‘Better to die there’: Palestinians mourn Ein Samiya eviction
Ein Samiya, occupied West Bank – About a week after hastily dismantling and leaving their homes under duress from Israeli settlers, it was hard for the Bedouin former residents of Ein Samiya to talk about the trauma they were still going through.
“When we sit together, we only remember the nice moments we left behind in Ein Samiya, how we played on the land when we were small kids,” said Ibrahim Kaabneh, a young herder and new father. “We don’t want to think about the current situation … or the future.”
Kaabneh was sitting on an upside-down bucket near what his mother, wife and baby struggled to call home. The flimsy black tent was propped up by wooden sticks and held down with rocks on the edges to keep it from blowing away. On the hard dirt floor inside were a stove, stacked pots, a couple of small cabinets, and a crib filled with blankets and mattresses. His wife Fatima and mother Amina sat on cheap mattresses in the tent, trying to comfort their baby girl, Amal.
● ● ● ●
QUESTIONS:
(a) Shorten the paragraph of the Ein Samiya article that opens "Kaabneh was sitting on an upside-down bucket" while keeping its main facts.
(b) In the rows below, copy word for word the lines beginning with the one that contains "What is the difference" and continuing through the one that contains "Reading left to right, transcribe". Do not include the picture lines in your copy.
● ● ● ●
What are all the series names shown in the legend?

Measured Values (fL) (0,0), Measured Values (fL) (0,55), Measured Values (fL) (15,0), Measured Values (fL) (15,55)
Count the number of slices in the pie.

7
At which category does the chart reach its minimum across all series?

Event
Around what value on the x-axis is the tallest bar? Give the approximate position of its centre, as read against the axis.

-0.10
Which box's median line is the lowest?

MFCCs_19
● ● ● ●
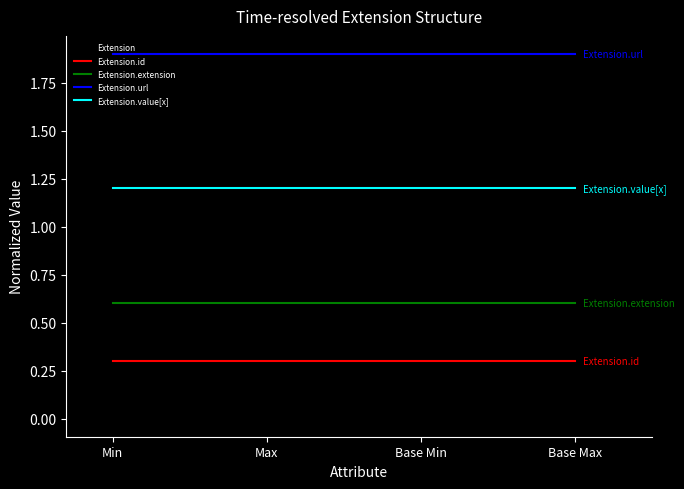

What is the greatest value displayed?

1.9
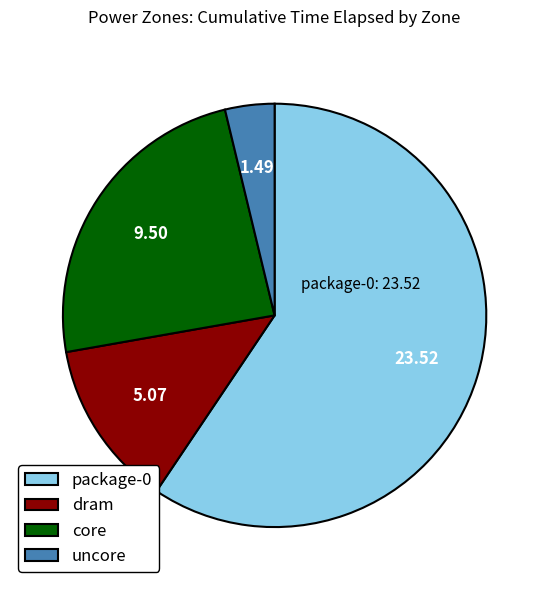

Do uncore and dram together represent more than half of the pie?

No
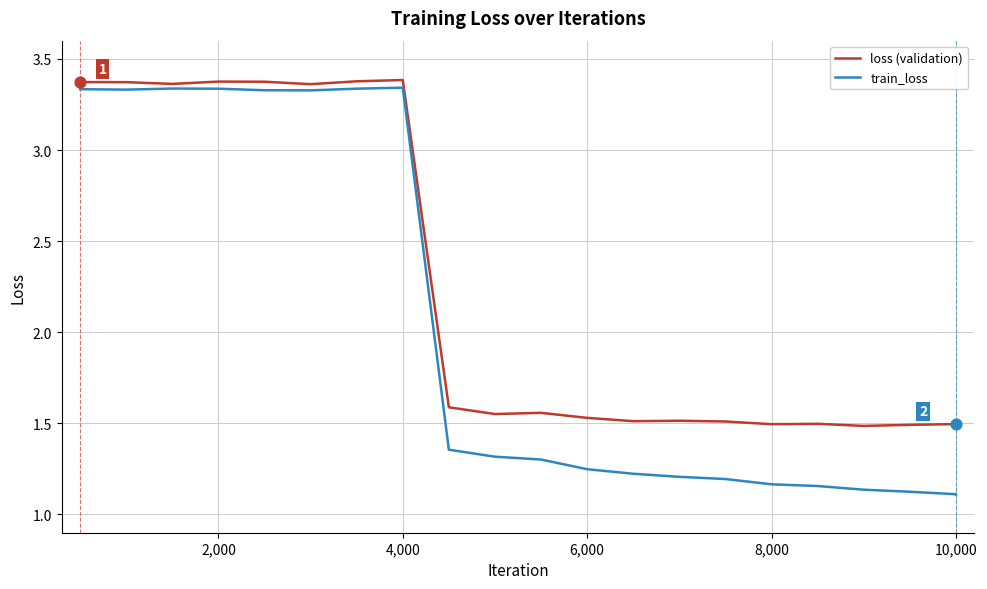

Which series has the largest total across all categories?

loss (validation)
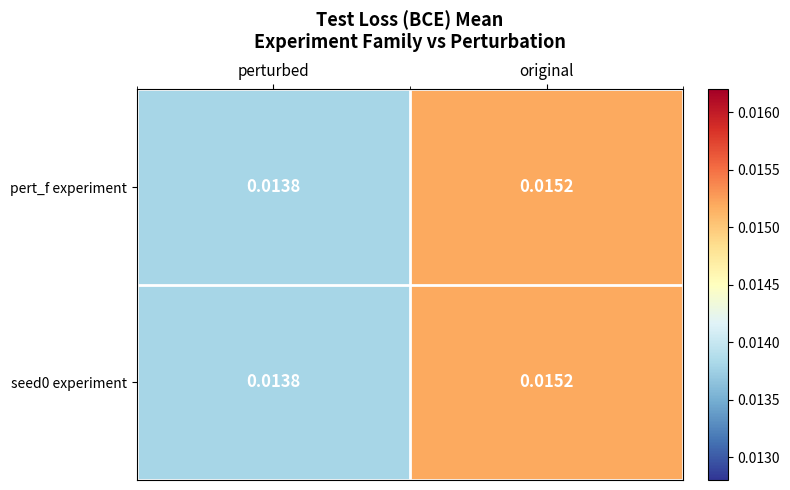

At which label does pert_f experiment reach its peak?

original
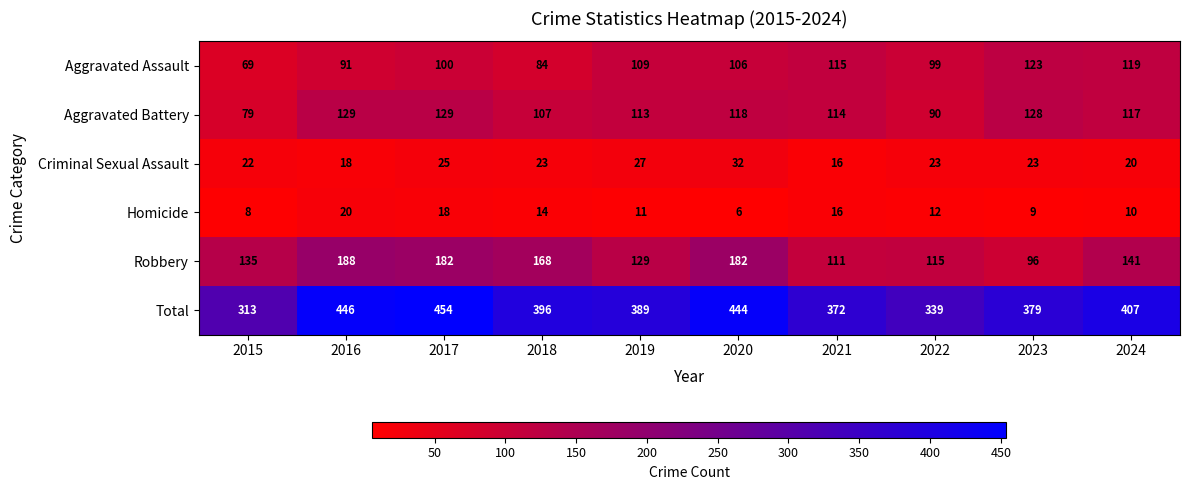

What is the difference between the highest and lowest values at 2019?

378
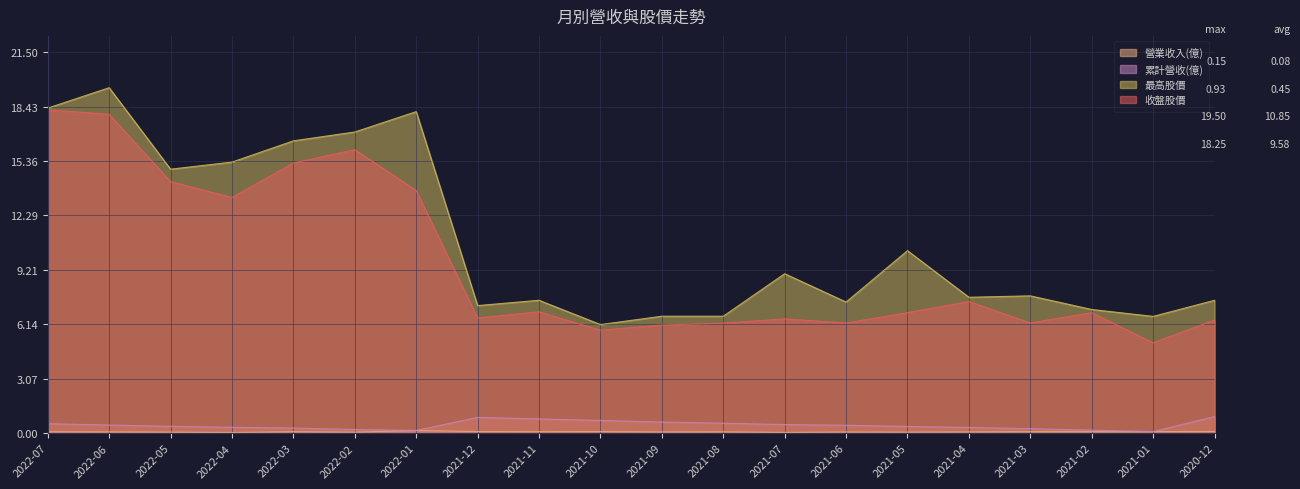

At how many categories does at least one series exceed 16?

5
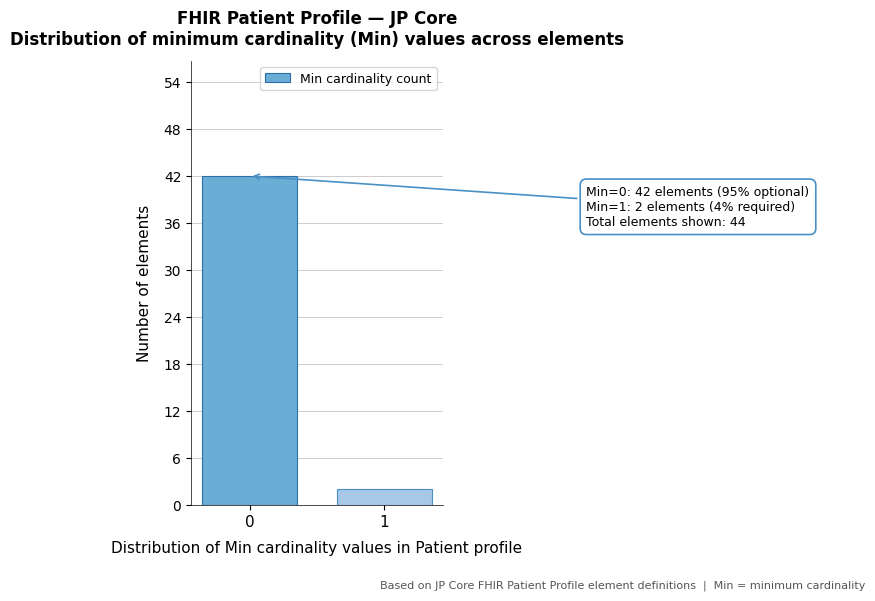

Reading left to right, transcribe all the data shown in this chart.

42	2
● ● ● ●
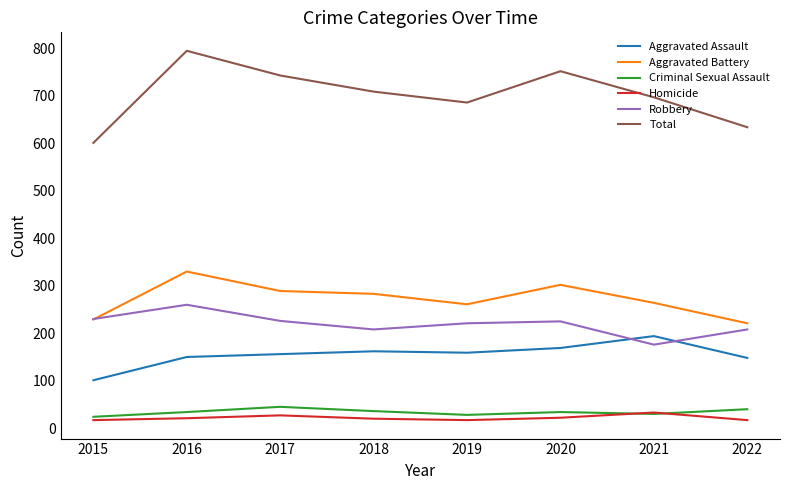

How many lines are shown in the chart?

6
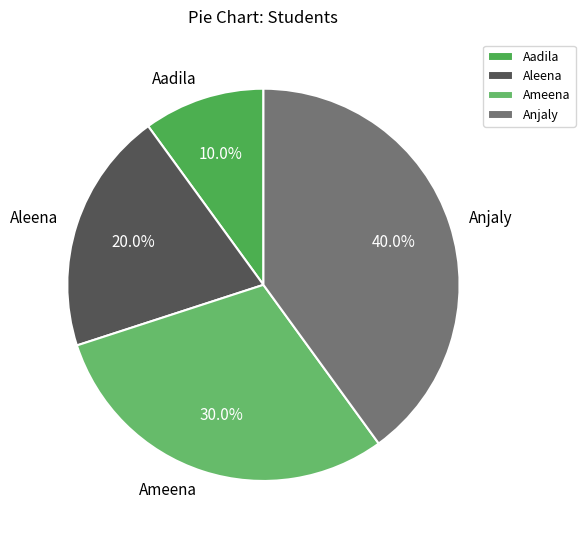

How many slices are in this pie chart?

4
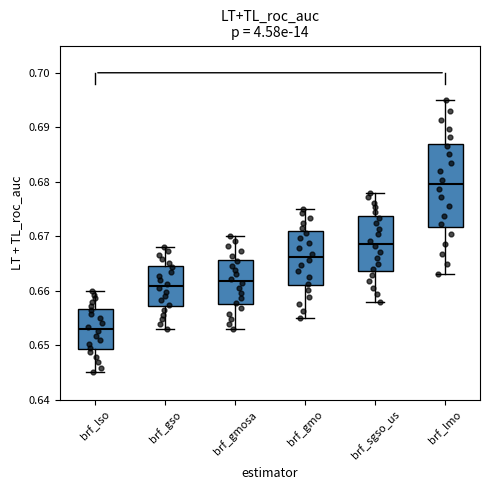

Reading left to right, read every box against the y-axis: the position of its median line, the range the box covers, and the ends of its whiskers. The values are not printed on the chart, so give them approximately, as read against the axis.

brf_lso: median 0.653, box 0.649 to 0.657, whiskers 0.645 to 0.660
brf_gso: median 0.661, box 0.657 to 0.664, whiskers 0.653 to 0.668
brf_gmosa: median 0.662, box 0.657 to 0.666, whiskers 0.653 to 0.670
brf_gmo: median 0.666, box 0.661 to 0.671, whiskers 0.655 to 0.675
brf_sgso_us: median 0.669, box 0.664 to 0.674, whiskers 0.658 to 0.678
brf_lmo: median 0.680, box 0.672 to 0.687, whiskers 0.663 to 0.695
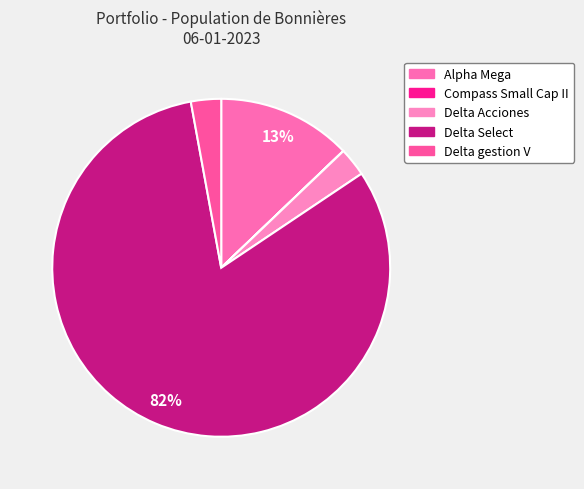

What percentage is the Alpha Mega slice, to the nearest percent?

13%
● ● ● ●
TASK RESULTS:
(a) Kaabneh sat on an overturned bucket beside the flimsy black tent his mother, wife and baby were struggling to call home. Wooden sticks held it up, and rocks weighed down its edges against the wind. On its hard dirt floor stood a stove, stacked pots, a few small cabinets and a crib of blankets and mattresses. His wife Fatima and mother Amina sat on cheap mattresses, comforting baby Amal.

(b)
What is the difference between the highest and lowest values at 2019?

378

At how many categories does at least one series exceed 16?

5

Reading left to right, transcribe all the data shown in this chart.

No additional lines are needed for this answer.